Created on 11-28-2016 12:29 PM - edited 09-16-2022 03:49 AM
Hi,
Can I just delete rm -rf * from some of the log folders such as /var/log/hive
16G ./hive
Thanks,
Avijeet
Created 11-28-2016 06:13 PM
@Avijeet Dash, The suggestion from Sunile is great. But, where you can't do that, here is a solution.
If you need to manually delete all but the last X files named with a certain file pattern (*.zip, files*.log, etc), you can run something like this command which finds all but the most recent 5 matching files.
# find MY_LOG_DIR -type f -name "FILE_PATTERN" -printf "%T+\t%p\n" | sort |awk '{print $2}' |head -n -5 |xargs -i CMD_FOR_EACH_FILE {}
Replace the bold parts as needed.
For example, the following command will find all but the most recent 5 files matching pattern *.log.20##-##-## and deletes them. Note, since this command is a delete command, before running something so drastic, you should test first by replacing the "rm" with "ls -l" or do a "mv" instead. Test, test, test.
# find /var/log/hive -type f -name "*.log.20[0-9][0-9]-[0-2][0-9]-[0-9][0-9]" -printf "%T+\t%p\n" | sort |awk '{print $2}' |head -n -5 |xargs -i rm {}
There are always many ways to solve a problem and I'm sure there is a more elegant solution.
Created 11-28-2016 04:22 PM
You can remove the log files but I would recommend much easier way to have this automated.
Most services in hadoop user log4j. Simply enable RollingFileAppender and set MaxBackupIndex to max number of log files you want to retention for that service.

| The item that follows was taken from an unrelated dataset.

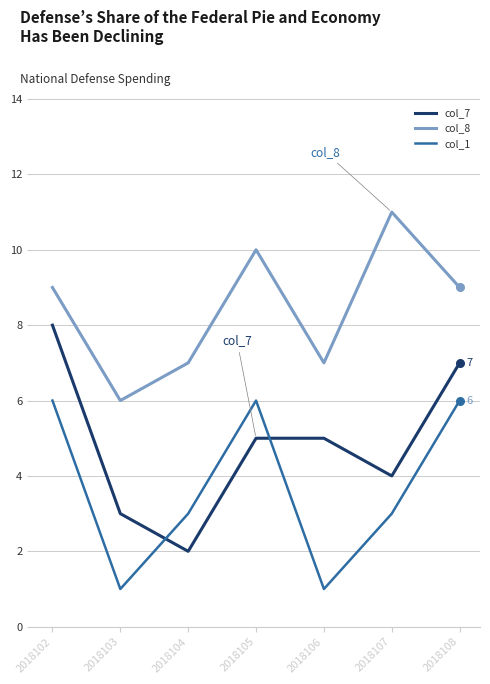

Which series has the largest total across all categories?

col_8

Created 11-28-2016 06:13 PM
@Avijeet Dash, The suggestion from Sunile is great. But, where you can't do that, here is a solution.
If you need to manually delete all but the last X files named with a certain file pattern (*.zip, files*.log, etc), you can run something like this command which finds all but the most recent 5 matching files.

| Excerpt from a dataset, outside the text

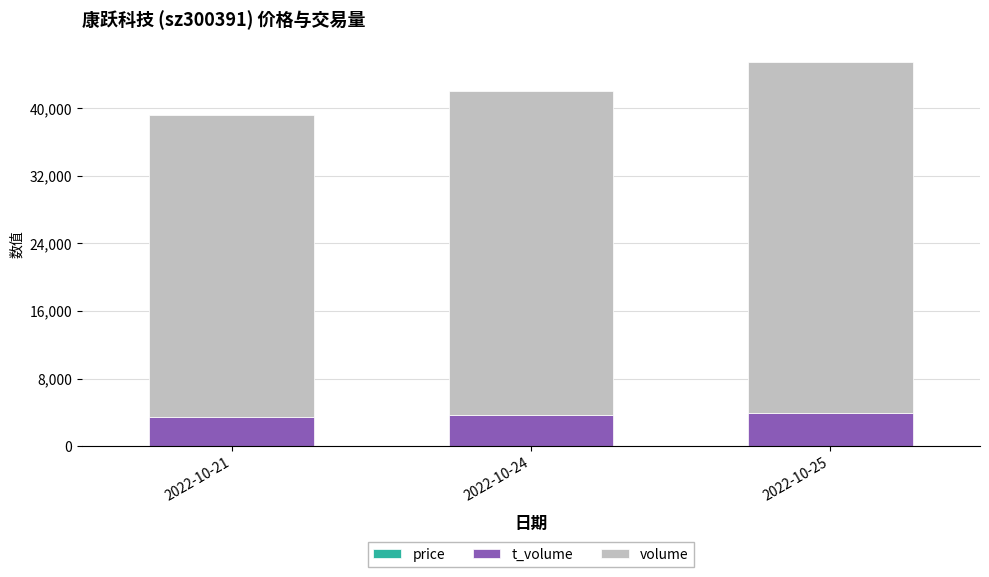

Are the bars grouped side by side (vs. stacked)?

No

# find MY_LOG_DIR -type f -name "FILE_PATTERN" -printf "%T+\t%p\n" | sort |awk '{print $2}' |head -n -5 |xargs -i CMD_FOR_EACH_FILE {}
Replace the bold parts as needed.
For example, the following command will find all but the most recent 5 files matching pattern *.log.20##-##-## and deletes them. Note, since this command is a delete command, before running something so drastic, you should test first by replacing the "rm" with "ls -l" or do a "mv" instead. Test, test, test.
# find /var/log/hive -type f -name "*.log.20[0-9][0-9]-[0-2][0-9]-[0-9][0-9]" -printf "%T+\t%p\n" | sort |awk '{print $2}' |head -n -5 |xargs -i rm {}
There are always many ways to solve a problem and I'm sure there is a more elegant solution.
Created 11-28-2016 06:26 PM
Note that the above is deletes older files based on file modification time, not based on the timestamp in the filename. I did use the filename with a timestamp, which probably makes the example confusing. So that command could be used with any kind of file such as keeping the last 5 copies of your backup files.
Also, if you use logrotate (e.g. where log4j rolling files is not an option), you can use the maxage option, which also uses modified time. This is from the logrotate man page:
maxage count Remove rotated logs older than <count> days. The age is only checked if the logfile is to be rotated. The files are mailed to the configured address if maillast and mail are configured.